- Eastmanville Location within the state of Michigan
- Coordinates: 43°01′01″N 85°57′23″W﻿ / ﻿43.01694°N 85.95639°W
- Country: United States
- State: Michigan
- County: Ottawa
- Township: Polkton
- Elevation: 600 ft (180 m)
- Time zone: UTC-5 (Eastern (EST))
- • Summer (DST): UTC-4 (EDT)
- Area code: 616
- GNIS feature ID: 625294

= Eastmanville, Michigan =

Eastmanville is an unincorporated community at the southern edge of Polkton Township of Ottawa County in the U.S. state of Michigan.

== Geography ==
It is centered on the intersection of 68th Ave. and Leonard St. on the north bank of the Grand River at . 68th Ave. was the first bridge over the Grand River east of Grand Haven until October, 2015, when the first span of the bypass bridge was opened in Robinson Township. A junction with I-96 in Coopersville is three miles to the north and M-45 in Allendale is three miles south. Westbound Leonard goes to Spring Lake, while eastbound goes to Grand Rapids.

== History ==
The first white settler in the community was Dr. George W. Scranton, who went there in 1835. The place was at first known as Scranton. A post office by that name opened on July 11, 1838 with Dr. Scranton as postmaster. The office closed on March 1, 1842. However, another early settler had a more lasting influence on the community. Dr. Timothy Eastman of Maine moved to Grand Haven in 1835, where he established a medical practice. Eastman moved to Scranton in 1842. The state legislature organized Polkton Township, named after U.S. President James K. Polk, on March 19, 1845. The first township meeting took place at Eastman's residence on April 17, 1845. Eastman was elected Township Supervisor for several years afterwards, as well as serving as a county judge and various other township offices and continuing his medical practice. He also became the first postmaster of Polkton on May 28, 1846.

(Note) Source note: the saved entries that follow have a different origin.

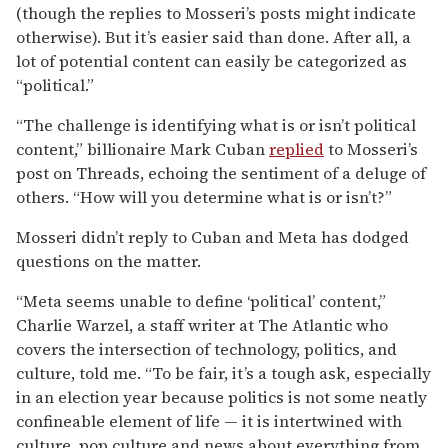
(though the replies to Mosseri’s posts might indicate
otherwise). But it’s easier said than done. After all, a
lot of potential content can easily be categorized as
“political.”
“The challenge is identifying what is or isn’t political
content,” billionaire Mark Cuban
replied
to Mosseri’s
post on Threads, echoing the sentiment of a deluge of
others. “How will you determine what is or isn’t?”
Mosseri didn’t reply to Cuban and Meta has dodged
questions on the matter.
“Meta seems unable to define ‘political’ content,”
Charlie Warzel, a staff writer at The Atlantic who
covers the intersection of technology, politics, and
culture, told me. “To be fair, it’s a tough ask, especially
in an election year because politics is not some neatly
confineable element of life — it is intertwined with
culture, pop culture and news about everything from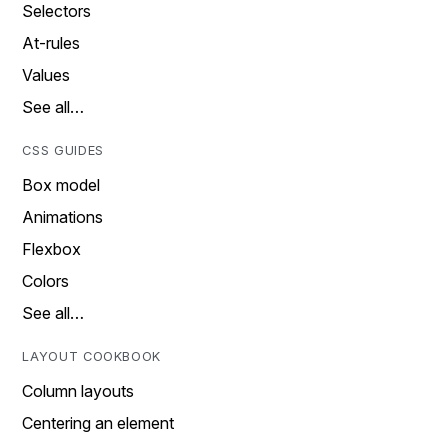
Selectors
At-rules
Values
See all…
CSS GUIDES
Box model
Animations
Flexbox
Colors
See all…
LAYOUT COOKBOOK
Column layouts
Centering an element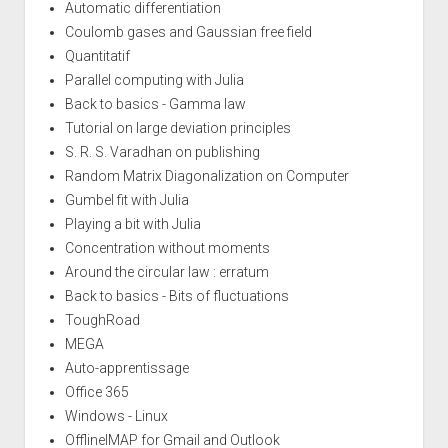
Automatic differentiation
Coulomb gases and Gaussian free field
Quantitatif
Parallel computing with Julia
Back to basics - Gamma law
Tutorial on large deviation principles
S. R. S. Varadhan on publishing
Random Matrix Diagonalization on Computer
Gumbel fit with Julia
Playing a bit with Julia
Concentration without moments
Around the circular law : erratum
Back to basics - Bits of fluctuations
ToughRoad
MEGA
Auto-apprentissage
Office 365
Windows - Linux
OfflineIMAP for Gmail and Outlook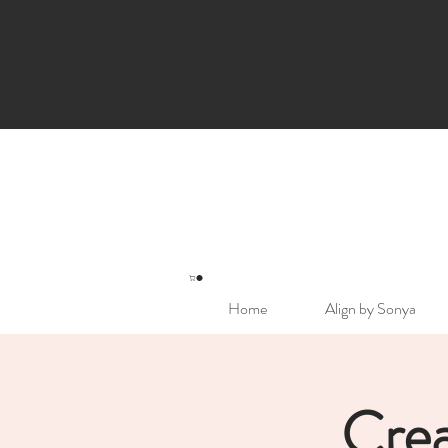
Home
Align by Sonya
Crea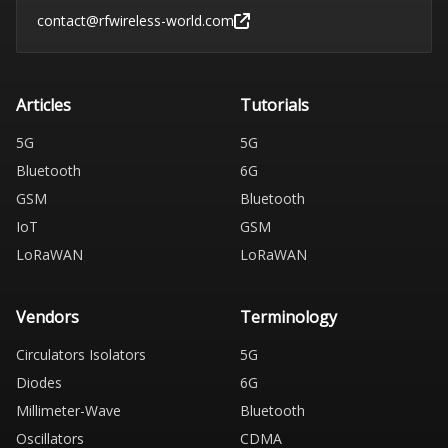
contact@rfwireless-world.com
Articles
Tutorials
5G
5G
Bluetooth
6G
GSM
Bluetooth
IoT
GSM
LoRaWAN
LoRaWAN
Vendors
Terminology
Circulators Isolators
5G
Diodes
6G
Millimeter-Wave
Bluetooth
Oscillators
CDMA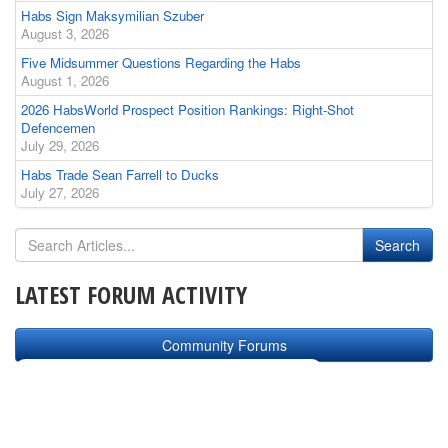
Habs Sign Maksymilian Szuber
August 3, 2026
Five Midsummer Questions Regarding the Habs
August 1, 2026
2026 HabsWorld Prospect Position Rankings: Right-Shot
Defencemen
July 29, 2026
Habs Trade Sean Farrell to Ducks
July 27, 2026
LATEST FORUM ACTIVITY
Community Forums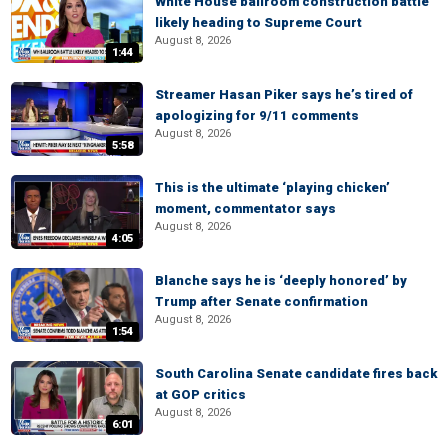
White House ballroom construction battle
likely heading to Supreme Court
August 8, 2026
1:44
Streamer Hasan Piker says he’s tired of
apologizing for 9/11 comments
August 8, 2026
5:58
This is the ultimate ‘playing chicken’
moment, commentator says
August 8, 2026
4:05
Blanche says he is ‘deeply honored’ by
Trump after Senate confirmation
August 8, 2026
1:54
South Carolina Senate candidate fires back
at GOP critics
August 8, 2026
6:01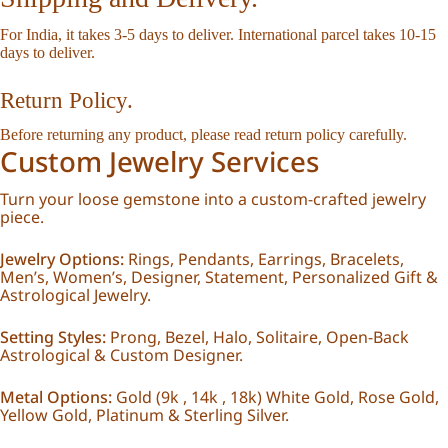
For India, it takes 3-5 days to deliver. International parcel takes 10-15
days to deliver.
Return Policy.
Before returning any product, please read
return policy
carefully.
Custom Jewelry Services
Turn your loose gemstone into a custom-crafted jewelry
piece.
Jewelry Options:
Rings, Pendants, Earrings, Bracelets,
Men’s, Women’s, Designer, Statement, Personalized Gift &
Astrological Jewelry.
Setting Styles:
Prong, Bezel, Halo, Solitaire, Open-Back
Astrological & Custom Designer.
Metal Options:
Gold (9k , 14k , 18k) White Gold, Rose Gold,
Yellow Gold, Platinum & Sterling Silver.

With his sons, Galen and Mason, Eastman platted the village of Eastmanville in 1855. On March 8, 1856, the name of the Polkton post office was changed to Eastmanville. In 1857, Eastmanville nearly became the county seat, having gained the assent of the County Board of Supervisors, but was unable to secure popular support.

Although initially prosperous, Eastmanville was soon outpaced by Coopersville, when a railway route developed through that town. Eastmanville had been offered a deal by the Detroit and Milwaukee Railway but turned it down. Benjamin Cooper offered a right-of-way through his 640-acres, provided that the depot on his land was the only one within five or six miles in any direction. A 1941 Michigan Writers Project publication described the community as "a small colony of summer homes on the north bank of the Grand River." (The writers group apparently ignored the permanence of several homes and at least one farm in Eastmanville by characterizing it as constituted of "summer homes.")

A carved stone at the northeast corner explains the area's history.